Ceza ve Tevkifevleri Genel Müdürlüğü (CTE), tutuklu menajer Ayşe Barım’ın tansiyon değerlerinin normal olmasına rağmen hastaneye sevk edilmek istendiğini ama kendisinin yazılı beyanla bunu kabul etmediğini duyurdu.

Aralarında birçok gazeteci ve oyuncunun da bulunduğu isimler, hatta bizzat avukatı Barım’ın fenalaşarak hastaneye kaldırıldığını yazmıştı.
CTE, Barım’ın fenalaştığını doğruladı ama hastaneye sevki iddialarınıysa yalanladı.
CTE’nin açıklaması şöyle:
* Adı geçen, 19.04.2025 tarihinde akşam saatlerinde yaptığı görüşmenin ardından kendisini iyi hissetmediğini ve dinlenmek istediğini belirtmiş, yapılan kontrollerde ve ölçülen tansiyon değerlerinde herhangi bir olumsuzluk tespit edilmemesine rağmen tedbiren hastaneye sevk edilmek istenmiş, ancak kendisinin yazılı beyanla bu teklifi kabul etmemesi üzerine sevk işlemi gerçekleştirilememiştir. Sonrasında yapılan kontrollerde ve aralıklarla ölçülen tansiyon değerlerinde de sağlık durumunda olumsuz bir gelişme gözlemlenmemiştir.

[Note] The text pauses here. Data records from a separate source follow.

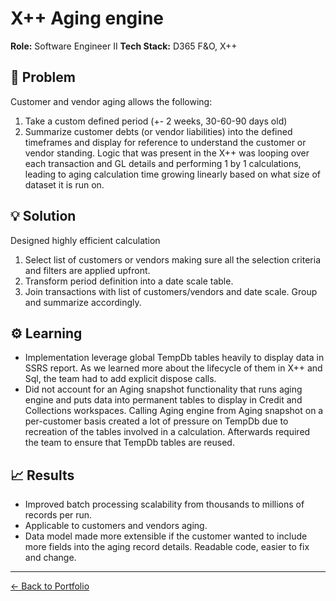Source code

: # X++ Aging engine

**Role:** Software Engineer II 
**Tech Stack:** D365 F&O, X++

## 🎯 Problem
Customer and vendor aging allows the following:
1) Take a custom defined period (+- 2 weeks, 30-60-90 days old)
2) Summarize customer debts (or vendor liabilities) into the defined timeframes and display for reference to understand the customer or vendor standing. 
Logic that was present in the X++ was looping over each transaction and GL details and performing 1 by 1 calculations, leading to aging calculation time growing linearly based on what size of dataset it is run on. 

## 💡 Solution
Designed highly efficient calculation
1) Select list of customers or vendors making sure all the selection criteria and filters are applied upfront. 
2) Transform period definition into a date scale table.
3) Join transactions with list of customers/vendors and date scale. Group and summarize accordingly.

## ⚙️ Learning
- Implementation leverage global TempDb tables heavily to display data in SSRS report. As we learned more about the lifecycle of them in X++ and Sql, the team had to add explicit dispose calls. 
- Did not account for an Aging snapshot functionality that runs aging engine and puts data into permanent tables to display in Credit and Collections workspaces. Calling Aging engine from Aging snapshot on a per-customer basis created a lot of pressure on TempDb due to recreation of the tables involved in a calculation. Afterwards required the team to ensure that TempDb tables are reused. 

## 📈 Results
- Improved batch processing scalability from thousands to millions of records per run. 
- Applicable to customers and vendors aging. 
- Data model made more extensible if the customer wanted to include more fields into the aging record details. Readable code, easier to fix and change. 

---
[← Back to Portfolio](../README.md)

* Tutuklunun sağlık durumu, ilk kabul muayenesinden itibaren hem kurum revirinde hem de hastanelerin ilgili polikliniklerinde düzenli olarak takip edilmekte ve gerekli tedaviler eksiksiz şekilde sağlanmaktadır. Kurum hekimi değerlendirmeleri doğrultusunda yapılan hastane sevkleri planlı bir şekilde gerçekleştirilmiştir.
* Kamuoyunda yer alan, tutuklu Emine Ayşe Barım’ın ‘hastaneye kaldırıldığı’ ve ‘tedavisinin yapılmadığı’ yönündeki asılsız ve art niyetli haberler gerçeği yansıtmamaktadır. Tutuklunun sağlık durumu ilgili tüm birimler tarafından yakından izlenmekte, gerekli müdahaleler ivedilikle yapılmaktadır.
Ne olmuştu?
TV100 yazarı Fuat Uğur, 27 Eylül 2024’te bazı yapım şirketleri ve ajanslara ‘kartelleşme ve piyasadaki hakimiyetlerini kötüye kullanma’ gerekçesiyle baskın yapıldığını yazdı.

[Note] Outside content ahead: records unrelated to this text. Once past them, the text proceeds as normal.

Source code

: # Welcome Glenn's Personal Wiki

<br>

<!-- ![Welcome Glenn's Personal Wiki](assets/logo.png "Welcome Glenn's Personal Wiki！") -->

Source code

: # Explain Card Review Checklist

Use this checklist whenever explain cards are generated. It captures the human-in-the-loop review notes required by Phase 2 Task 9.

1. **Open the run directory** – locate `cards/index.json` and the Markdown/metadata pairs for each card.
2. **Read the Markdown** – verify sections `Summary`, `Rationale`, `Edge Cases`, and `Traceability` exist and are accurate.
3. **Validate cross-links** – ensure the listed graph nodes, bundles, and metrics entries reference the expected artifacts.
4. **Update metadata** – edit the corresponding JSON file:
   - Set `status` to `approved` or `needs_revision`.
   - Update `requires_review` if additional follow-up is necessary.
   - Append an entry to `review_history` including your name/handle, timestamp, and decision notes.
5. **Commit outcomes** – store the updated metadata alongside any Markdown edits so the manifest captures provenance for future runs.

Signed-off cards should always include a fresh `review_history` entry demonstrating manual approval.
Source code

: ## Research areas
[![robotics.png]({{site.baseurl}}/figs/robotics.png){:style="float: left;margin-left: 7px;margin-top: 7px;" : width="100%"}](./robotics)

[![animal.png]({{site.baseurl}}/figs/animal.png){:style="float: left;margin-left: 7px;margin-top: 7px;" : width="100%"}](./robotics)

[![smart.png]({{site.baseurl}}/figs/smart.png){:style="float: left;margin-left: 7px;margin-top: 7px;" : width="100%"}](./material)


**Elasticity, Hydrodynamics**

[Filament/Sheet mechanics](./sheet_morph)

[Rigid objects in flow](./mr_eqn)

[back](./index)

Aylar sonra birçok ünlü oyuncunun menajerliği yapan ID İletişim’in sahibi Ayşe Barım ilk olarak sektörde tekelleşmeye neden olduğu ve kendisine karşı çıkan oyuncuları piyasadan uzaklaştırdığı iddialarıyla gündeme geldi.
8 Ocak’ta Rekabet Kurulu, kast ajanslarının ‘Rekabetin Korunması Hakkında Kanun’u ihlal edip etmediğine dair araştırması neticesinde elde edilen bilgi ve belgeleri yeterli bulup 21 şirkete soruşturma açtı. Bu şirketler arasında ID İletişim de vardı.

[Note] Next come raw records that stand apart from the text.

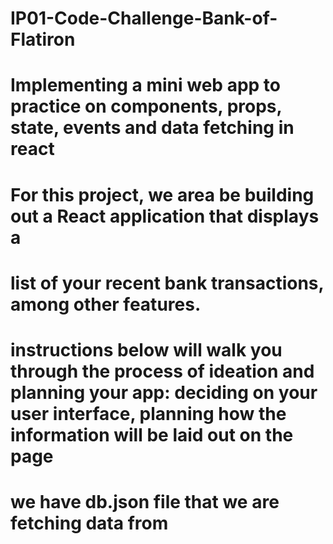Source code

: # IP01-Code-Challenge-Bank-of-Flatiron


# Implementing a mini web app to practice on components, props, state, events and data fetching in react
# For this project, we area be building out a React application that displays a

# list of your recent bank transactions, among other features.

# instructions below will walk you through the process of ideation and planning your app: deciding on your user interface, planning how the information will be laid out on the page
# we have  db.json file that we are fetching data from
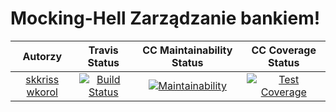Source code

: # Mocking-Hell Zarządzanie bankiem!
| Autorzy | Travis Status | CC Maintainability Status | CC Coverage Status |
:--:|:--:|:--:|:--:
| [skkriss](https://github.com/skkriss) [wkorol](https://github.com/wkorol) | [![Build Status](https://travis-ci.org/my-rspec/mocking-hell-wos-tutaj.svg?branch=master)](https://travis-ci.org/my-rspec/mocking-hell-wos-tutaj) |[![Maintainability](https://api.codeclimate.com/v1/badges/0dff6370bea9ab73cedc/maintainability)](https://codeclimate.com/github/my-rspec/mocking-hell-wos-tutaj/maintainability) | [![Test Coverage](https://api.codeclimate.com/v1/badges/0dff6370bea9ab73cedc/test_coverage)](https://codeclimate.com/github/my-rspec/mocking-hell-wos-tutaj/test_coverage) |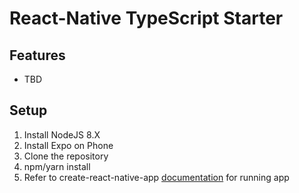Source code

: # React-Native TypeScript Starter

## Features

- TBD

## Setup

1. Install NodeJS 8.X
2. Install Expo on Phone
3. Clone the repository
4. npm/yarn install
5. Refer to create-react-native-app [documentation](CRNA.md) for running app 
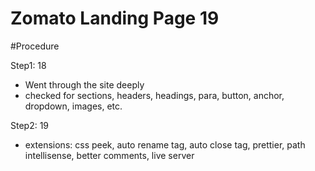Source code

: # Zomato Landing Page 19

#Procedure

Step1: 18
- Went through the site deeply
- checked for sections, headers, headings, para, button, anchor, dropdown, images, etc.

Step2: 19
- extensions: css peek, auto rename tag, auto close tag, prettier, path intellisense, better comments, live server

10 Ocak’ta İstanbul başsavcılığı re’sen (kendiliğinden) soruşturma başlatarak Barım’ın yurt dışına çıkmasını yasakladı. Üç gün sonra Barım’ın yurt dışına çıkması yasaklandı.
Aynı başsavcılık, 26 Ocak’ta Barım hakkında yazılı ve görsel basındaki iddiaları esas alarak bu sefer ‘Gezi Parkı olaylarının planlayıcılarından olduğu’ gerekçesiyle re’sen soruşturma başlattı. Barım ertesi gün ‘hükümeti ortadan kaldırmaya veya görevini yapmasını engellemeye teşebbüse yardım etme’ suçundan tutuklandı.
Bu süreçte menajerliğini ID İletişim’in yaptığı birçok oyuncunun ifadesi alındı.
Barım’ın avukatı sulh ceza hakimliğine başvurarak tutukluluğa itiraz etti. Hakimlik itirazı reddederek Barım’ın tutukluluğunun devamına karar verdi.
Barım’ın avukatı bunun üzerine müvekkilinin tutukluluğuna yeniden itiraz ederek bu sefer Asliye Ceza Mahkemesi’ne başvurdu.
17 Şubat’ta Asliye Ceza Mahkemesi, Barım hakkında tahliye kararı verdi. Ancak İstanbul başsavcılığı, Barım tahliye edilmeden karara itiraz etti. Başsavcılığın talebini yerinde bulan Ağır Ceza Mahkemesi, Barım’ı yeniden tutuklama kararı aldı.